Abstract: NGOs and Risk

Printer-friendlyPrinter-friendly EmailEmail
March 20, 2019

NGOs & Risk: Managing Uncertainty in Local-International Partnerships is a massive and unprecedented forward step in quantifying and strengthening partnerships between International Non-Governmental Organizations (INGOs) and Local/National Non-Governmental Organizations (L/NNGOs) at a time when regulations and security concerns are making humanitarian work increasingly more difficult. Co-authors InterAction and Humanitarian Outcomes, with the support of USAID, explore partnership types, risk ownership and allocation in partnerships, and risk management, and conclude with recommendations for all parties involved with humanitarian work.

Within “Managing the Risks in Partnerships: Policies and Practices Observed,” the authors detail a significant and frequent concern of humanitarian organizations and their donors: the burdens placed by counterterror regulations and the consequences of attempting to adhere to them. “While such restrictions and certifications on working with sanctioned groups have been in place since the early 2000s, the compliance requirements around them have been repeatedly ratcheted up, broadened, and extended to the sub-grant level . . . Uncertainty about the scope of the regulations, how to comply with them, and how they will be enforced persist among INGOs, which creates unavoidable disincentives to operating in certain places, thereby compromising impartiality of humanitarian action.”

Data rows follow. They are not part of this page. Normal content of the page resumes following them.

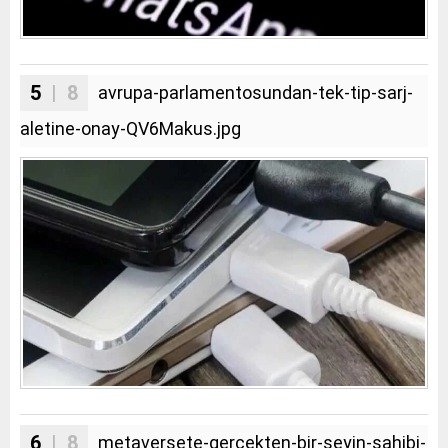
5
| 8
avrupa-parlamentosundan-tek-tip-sarj-
aletine-onay-QV6Makus.jpg
6
| 8
metaversete-gercekten-bir-seyin-sahibi-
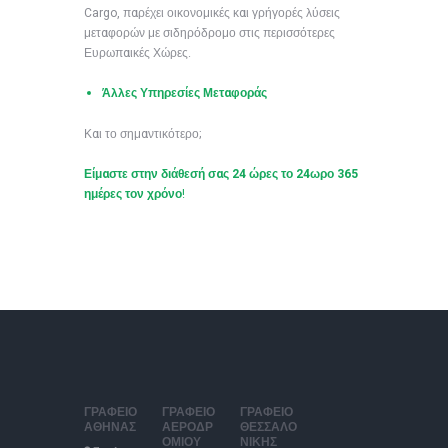
Cargo, παρέχει οικονομικές και γρήγορές λύσεις
μεταφορών με σιδηρόδρομο στις περισσότερες
Ευρωπαικές Χώρες.
Άλλες Υπηρεσίες Μεταφοράς
Και το σημαντικότερο;
Είμαστε στην διάθεσή σας
24 ώρες το 24ωρο 365
ημέρες τον χρόνο
!
ΓΡΑΦΕΙΟ
ΓΡΑΦΕΙΟ
ΓΡΑΦΕΙΟ
ΑΘΗΝΑΣ
ΑΕΡΟΔΡ
ΘΕΣΣΑΛΟ
ΟΜΙΟΥ
ΝΙΚΗΣ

These laws and regulations, although written with the intention of preventing terrorism and violence, inadvertently do the opposite because they stymie the work of organizations that ease the conditions that often lead to terrorism and violence. For example, the Lake Chad Basin clause, which makes USAID funding contingent upon not giving aid to “individuals who the Recipient knows to have been formerly affiliated with Boko Haram or the Islamic State of Iraq and Syria (ISIS) – West Africa, as follows: fighters, non-fighting members, individuals who may have been kidnapped by Boko Haram or Isis-West Africa but held for periods longer than 6 months, and those under the control or acting on behalf of the same” (USAID, taken from InterAction case study; emphasis added). Regulations such as the Lake Chad Basin clause make doing aid work nearly impossible in the places where it is most needed. In addition, bank derisking, in which banks refuse to process transactions or delay them for weeks at a time, is a particular threat to operational capacity and can have tremendous consequences for humanitarians and those they serve alike.